# What's cooking this weekend?



## Captain Morgan (Sep 9, 2005)

2 butts for me, trying a new rub I made, final adjustments for Smoke on the Beach.


----------



## Finney (Sep 9, 2005)

You go Boy.  
Just a boatload of driving for me this weekend.  Just like the past (I don't remember how many) weekends.
One day I'm gonna have to stop doing this.


----------



## Finney (Sep 9, 2005)

Is that rub just on 'naked' butts, are did you use mustard or woos-ty on there first?


----------



## Pigs On The Wing BBQ (Sep 9, 2005)

12 butts for me.


----------



## Guest (Sep 9, 2005)

Pigs On The Wing BBQ said:
			
		

> 12 butts for me.


You making Beer Butts???  :grin:  :grin:  I see a bunch of Labatt Blue cans in that pic ~ _Light_ at that!! #-o


----------



## Captain Morgan (Sep 9, 2005)

mustard on these, I've never used woos.  I just can't imagine that flavor on pork, but I know a lot of people do it.  Guess I'll try it one day.

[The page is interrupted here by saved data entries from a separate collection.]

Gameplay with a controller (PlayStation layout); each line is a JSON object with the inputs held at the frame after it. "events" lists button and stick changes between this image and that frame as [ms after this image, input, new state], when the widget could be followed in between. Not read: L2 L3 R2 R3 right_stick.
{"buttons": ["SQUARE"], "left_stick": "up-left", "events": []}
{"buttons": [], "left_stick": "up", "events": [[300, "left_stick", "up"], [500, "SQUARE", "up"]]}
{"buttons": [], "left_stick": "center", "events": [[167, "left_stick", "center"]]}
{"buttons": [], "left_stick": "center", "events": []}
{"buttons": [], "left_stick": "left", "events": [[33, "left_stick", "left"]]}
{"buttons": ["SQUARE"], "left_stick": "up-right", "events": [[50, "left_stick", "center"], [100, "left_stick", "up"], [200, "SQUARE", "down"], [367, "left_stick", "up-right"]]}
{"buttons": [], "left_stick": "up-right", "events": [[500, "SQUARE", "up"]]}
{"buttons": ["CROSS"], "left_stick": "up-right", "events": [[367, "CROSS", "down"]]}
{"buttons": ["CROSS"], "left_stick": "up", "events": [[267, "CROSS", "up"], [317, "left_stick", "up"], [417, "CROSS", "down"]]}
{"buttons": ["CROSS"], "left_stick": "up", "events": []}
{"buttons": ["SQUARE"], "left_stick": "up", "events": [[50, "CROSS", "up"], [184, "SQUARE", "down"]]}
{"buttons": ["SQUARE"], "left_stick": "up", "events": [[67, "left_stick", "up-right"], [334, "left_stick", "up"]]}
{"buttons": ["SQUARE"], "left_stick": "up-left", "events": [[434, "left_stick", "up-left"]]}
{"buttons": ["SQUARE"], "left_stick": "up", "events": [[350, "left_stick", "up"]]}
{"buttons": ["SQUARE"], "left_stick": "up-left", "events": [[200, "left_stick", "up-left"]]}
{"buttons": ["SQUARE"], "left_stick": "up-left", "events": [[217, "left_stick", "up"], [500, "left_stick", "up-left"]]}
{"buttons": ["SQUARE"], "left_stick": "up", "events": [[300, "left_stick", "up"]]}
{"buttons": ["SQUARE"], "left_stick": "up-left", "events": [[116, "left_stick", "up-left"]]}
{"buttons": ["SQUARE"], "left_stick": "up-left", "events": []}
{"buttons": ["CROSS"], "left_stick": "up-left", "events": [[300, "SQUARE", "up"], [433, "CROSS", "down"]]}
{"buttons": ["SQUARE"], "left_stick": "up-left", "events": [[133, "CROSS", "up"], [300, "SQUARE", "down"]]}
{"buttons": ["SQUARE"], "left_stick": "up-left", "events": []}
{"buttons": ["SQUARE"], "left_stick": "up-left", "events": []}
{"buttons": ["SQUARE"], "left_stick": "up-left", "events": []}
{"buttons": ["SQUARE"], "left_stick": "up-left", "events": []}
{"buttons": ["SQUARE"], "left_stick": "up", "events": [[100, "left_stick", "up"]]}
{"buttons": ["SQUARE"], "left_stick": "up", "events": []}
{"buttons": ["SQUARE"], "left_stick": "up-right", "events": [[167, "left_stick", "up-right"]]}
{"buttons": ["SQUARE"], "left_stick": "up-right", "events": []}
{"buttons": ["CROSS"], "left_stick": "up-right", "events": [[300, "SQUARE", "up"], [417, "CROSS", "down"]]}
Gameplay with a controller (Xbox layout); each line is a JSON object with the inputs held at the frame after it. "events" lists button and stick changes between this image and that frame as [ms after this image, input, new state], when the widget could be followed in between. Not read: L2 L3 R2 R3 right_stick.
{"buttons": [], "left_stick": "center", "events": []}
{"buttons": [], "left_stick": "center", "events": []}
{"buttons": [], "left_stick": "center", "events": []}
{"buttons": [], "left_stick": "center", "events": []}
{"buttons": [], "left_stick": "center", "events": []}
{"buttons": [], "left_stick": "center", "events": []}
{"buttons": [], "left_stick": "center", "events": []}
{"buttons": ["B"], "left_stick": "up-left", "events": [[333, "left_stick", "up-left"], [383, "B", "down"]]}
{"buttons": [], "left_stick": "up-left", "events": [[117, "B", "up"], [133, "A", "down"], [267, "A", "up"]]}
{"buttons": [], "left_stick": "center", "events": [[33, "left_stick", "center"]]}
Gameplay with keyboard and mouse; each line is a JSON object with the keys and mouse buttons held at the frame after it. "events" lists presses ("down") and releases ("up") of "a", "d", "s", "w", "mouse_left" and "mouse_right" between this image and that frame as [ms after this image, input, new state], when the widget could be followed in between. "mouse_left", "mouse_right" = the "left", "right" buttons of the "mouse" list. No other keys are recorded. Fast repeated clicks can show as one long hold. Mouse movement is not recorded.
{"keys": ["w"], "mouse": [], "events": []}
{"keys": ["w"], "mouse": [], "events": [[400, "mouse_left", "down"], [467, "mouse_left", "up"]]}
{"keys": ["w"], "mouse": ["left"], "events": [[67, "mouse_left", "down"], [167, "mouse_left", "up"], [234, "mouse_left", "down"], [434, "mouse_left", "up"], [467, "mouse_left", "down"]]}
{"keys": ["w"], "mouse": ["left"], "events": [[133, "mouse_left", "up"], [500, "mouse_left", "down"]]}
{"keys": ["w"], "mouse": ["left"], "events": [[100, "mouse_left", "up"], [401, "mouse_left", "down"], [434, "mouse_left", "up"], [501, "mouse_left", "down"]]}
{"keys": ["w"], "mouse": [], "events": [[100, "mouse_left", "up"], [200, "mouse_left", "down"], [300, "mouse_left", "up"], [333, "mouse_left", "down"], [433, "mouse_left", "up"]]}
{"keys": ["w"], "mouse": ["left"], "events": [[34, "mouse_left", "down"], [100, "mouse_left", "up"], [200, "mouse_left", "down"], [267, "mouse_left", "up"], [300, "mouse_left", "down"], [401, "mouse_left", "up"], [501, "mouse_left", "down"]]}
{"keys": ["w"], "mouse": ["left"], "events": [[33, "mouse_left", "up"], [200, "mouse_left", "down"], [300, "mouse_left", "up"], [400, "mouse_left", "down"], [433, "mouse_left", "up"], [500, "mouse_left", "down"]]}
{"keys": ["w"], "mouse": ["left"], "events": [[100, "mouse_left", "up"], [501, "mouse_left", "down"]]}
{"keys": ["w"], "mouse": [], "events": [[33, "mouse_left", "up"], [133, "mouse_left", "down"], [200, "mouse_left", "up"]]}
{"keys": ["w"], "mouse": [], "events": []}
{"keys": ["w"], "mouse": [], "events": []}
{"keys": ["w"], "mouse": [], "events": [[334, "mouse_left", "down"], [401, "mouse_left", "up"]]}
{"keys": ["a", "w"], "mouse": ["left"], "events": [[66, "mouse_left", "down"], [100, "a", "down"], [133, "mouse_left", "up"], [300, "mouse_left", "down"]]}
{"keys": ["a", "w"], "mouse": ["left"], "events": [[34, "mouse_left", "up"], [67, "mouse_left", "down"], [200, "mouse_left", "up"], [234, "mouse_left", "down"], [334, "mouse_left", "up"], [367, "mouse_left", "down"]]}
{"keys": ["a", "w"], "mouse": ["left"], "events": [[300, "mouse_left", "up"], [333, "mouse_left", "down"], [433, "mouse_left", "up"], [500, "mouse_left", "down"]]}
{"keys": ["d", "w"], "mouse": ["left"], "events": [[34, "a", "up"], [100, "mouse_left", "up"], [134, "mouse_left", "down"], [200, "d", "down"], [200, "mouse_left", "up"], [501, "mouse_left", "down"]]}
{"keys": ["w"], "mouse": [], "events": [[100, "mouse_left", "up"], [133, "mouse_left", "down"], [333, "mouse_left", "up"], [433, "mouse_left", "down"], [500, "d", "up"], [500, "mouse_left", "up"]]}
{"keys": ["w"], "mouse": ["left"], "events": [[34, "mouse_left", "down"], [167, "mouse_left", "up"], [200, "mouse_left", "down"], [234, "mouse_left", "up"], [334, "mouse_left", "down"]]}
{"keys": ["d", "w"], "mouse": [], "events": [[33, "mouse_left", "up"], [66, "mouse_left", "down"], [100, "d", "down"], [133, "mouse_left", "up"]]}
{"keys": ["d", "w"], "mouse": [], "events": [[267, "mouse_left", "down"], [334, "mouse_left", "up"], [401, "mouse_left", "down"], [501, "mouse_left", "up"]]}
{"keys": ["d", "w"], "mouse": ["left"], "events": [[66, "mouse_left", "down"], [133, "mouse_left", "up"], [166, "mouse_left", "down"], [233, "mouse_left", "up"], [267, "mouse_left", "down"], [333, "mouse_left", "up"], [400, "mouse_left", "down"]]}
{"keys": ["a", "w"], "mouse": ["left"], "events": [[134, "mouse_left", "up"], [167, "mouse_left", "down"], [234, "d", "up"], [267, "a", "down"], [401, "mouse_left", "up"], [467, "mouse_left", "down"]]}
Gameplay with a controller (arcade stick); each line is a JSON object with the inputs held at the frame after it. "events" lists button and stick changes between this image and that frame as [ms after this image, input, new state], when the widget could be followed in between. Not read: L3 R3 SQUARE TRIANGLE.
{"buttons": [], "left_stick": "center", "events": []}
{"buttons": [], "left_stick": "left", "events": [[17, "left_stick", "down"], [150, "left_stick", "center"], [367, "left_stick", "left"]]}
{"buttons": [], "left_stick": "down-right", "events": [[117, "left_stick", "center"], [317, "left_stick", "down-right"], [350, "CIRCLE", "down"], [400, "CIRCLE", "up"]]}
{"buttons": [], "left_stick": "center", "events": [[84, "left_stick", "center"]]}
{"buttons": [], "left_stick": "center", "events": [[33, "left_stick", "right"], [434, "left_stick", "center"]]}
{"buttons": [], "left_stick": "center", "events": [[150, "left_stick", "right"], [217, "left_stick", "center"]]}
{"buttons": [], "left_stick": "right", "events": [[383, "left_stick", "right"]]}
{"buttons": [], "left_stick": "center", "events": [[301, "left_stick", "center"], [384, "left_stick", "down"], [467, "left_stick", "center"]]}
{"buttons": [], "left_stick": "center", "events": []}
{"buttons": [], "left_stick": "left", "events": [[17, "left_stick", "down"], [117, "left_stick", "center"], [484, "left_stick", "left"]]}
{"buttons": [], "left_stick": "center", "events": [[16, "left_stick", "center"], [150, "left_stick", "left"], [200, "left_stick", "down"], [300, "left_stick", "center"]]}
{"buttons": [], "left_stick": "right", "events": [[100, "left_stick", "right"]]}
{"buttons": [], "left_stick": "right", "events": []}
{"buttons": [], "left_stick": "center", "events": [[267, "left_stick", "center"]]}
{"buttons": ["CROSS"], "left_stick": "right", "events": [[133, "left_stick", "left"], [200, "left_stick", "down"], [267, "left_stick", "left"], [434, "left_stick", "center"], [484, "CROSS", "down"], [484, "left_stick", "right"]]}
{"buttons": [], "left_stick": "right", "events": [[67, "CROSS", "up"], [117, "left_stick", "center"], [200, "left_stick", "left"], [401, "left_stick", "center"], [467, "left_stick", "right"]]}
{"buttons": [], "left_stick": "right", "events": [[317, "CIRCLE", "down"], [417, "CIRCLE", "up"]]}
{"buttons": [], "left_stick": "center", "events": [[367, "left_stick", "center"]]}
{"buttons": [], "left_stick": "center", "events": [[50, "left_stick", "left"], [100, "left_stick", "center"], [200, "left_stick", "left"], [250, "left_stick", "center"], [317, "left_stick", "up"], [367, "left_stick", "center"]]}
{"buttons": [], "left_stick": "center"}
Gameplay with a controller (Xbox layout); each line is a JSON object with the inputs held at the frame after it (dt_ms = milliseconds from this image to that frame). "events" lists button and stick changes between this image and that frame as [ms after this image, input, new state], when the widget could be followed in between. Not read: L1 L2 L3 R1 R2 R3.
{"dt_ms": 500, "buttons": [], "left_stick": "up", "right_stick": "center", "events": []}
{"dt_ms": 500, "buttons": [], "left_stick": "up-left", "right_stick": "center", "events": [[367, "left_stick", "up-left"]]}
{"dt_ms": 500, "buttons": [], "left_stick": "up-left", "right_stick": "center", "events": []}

Anyway, it's a new rub and I trimmed these more than usual to get a little more bark.  Rubbed, slathered in mustard, rubbed again.  We'll see.


----------



## Pigs On The Wing BBQ (Sep 9, 2005)

The Joker said:
			
		

> [quote="Pigs On The Wing BBQ":1mr7huue]12 butts for me.


You making Beer Butts???  :grin:  :grin:  I see a bunch of Labatt Blue cans in that pic ~ _Light_ at that!! #-o[/quote:1mr7huue]  No Beer Butts, This one is kind of a freebie for our local Senior origination. They just pay for the butts and I cook them. They are vending tomorrow at the last of the year car show. There a good bunch of granny's, I think they need a new BINGO machine.


----------



## Captain Morgan (Sep 9, 2005)

Good for you.  BBQ to help people is a great way to spend the night.


----------



## Finney (Sep 9, 2005)

That, and a bottle of Bourbon.


----------



## Pigs On The Wing BBQ (Sep 10, 2005)

Butts are coming along good, (lot's of wind last night) Pics to fallow. A little tough with temps, So I said, Heck with thermometers and went by WAG, And experience. Time will tell.


----------



## Captain Morgan (Sep 10, 2005)

well I can't taste the mustard after smoking, so I just use the cheap stuff.


----------



## Captain Morgan (Sep 10, 2005)

mine are at 169.  College football and freshly rendered pork....it's gonna be a great day.


----------



## Pigs On The Wing BBQ (Sep 10, 2005)

Well, It's all over now. (thank goodness) The wind played a little hell with me last night, Had three butts that came out a little dry. We were busy so no time for pics. Nothing like a half dozen granny's bickering on how to do things. Took in a little less than a thousand dollars so they were happy. I got busted for a beer by the chamber police. The granny's sent him packing. Sure was funny. Had alot of fun too.


----------



## Guest (Sep 10, 2005)

I've had butts that were slooooowww like that.  That there's why they say "It's done when it's done!"  I've found that usually on slower butts like that, they'll not get to your expected finish temp, 195 or 200°.  Keep an eye on them and maybe do the bone wiggle check in a little bit.  :!:


----------



## Jack W. (Sep 10, 2005)

I'm working a new Mojo Criollo recipe for chicken this weekend.  I'm tired of tired chicken.  It's time to step up and corner this rascal.  If the weather holds and OPhie stays out to sea they will be on the WSM tomorrow.  =D> 


Good Q!

Jack


----------



## Griff (Sep 11, 2005)

I had my first trial of Rev. Marvins on chicken on the gasser. I'm glad I tried it. It's a mustard sauce and I'd never tried one before and definately will use again. Just put two butts on the WSM for an overnighter. I got Fatz's Pig Powder on one and my regular on the other.

Griff


----------



## Griff (Sep 11, 2005)

Glock

I got my Pig Powder last Monday or Tuesday. First trial is tonight.

Griff


----------



## Jack W. (Sep 11, 2005)

Griff said:
			
		

> I had my first trial of Rev. Marvins on chicken on the gasser. I'm glad I tried it. It's a mustard sauce and I'd never tried one before and definately will use again. Just put two butts on the WSM for an overnighter. I got Fatz's Pig Powder on one and my regular on the other.
> 
> Griff



I'm working with Rev's too.  I've found a few good applications including pulled pork.  Not bad on chicken.  Really good on pork chops and pork loin.   The hot is hot and makes a pretty good honey mustard chicken wing.  

Goood Q!

Jack


----------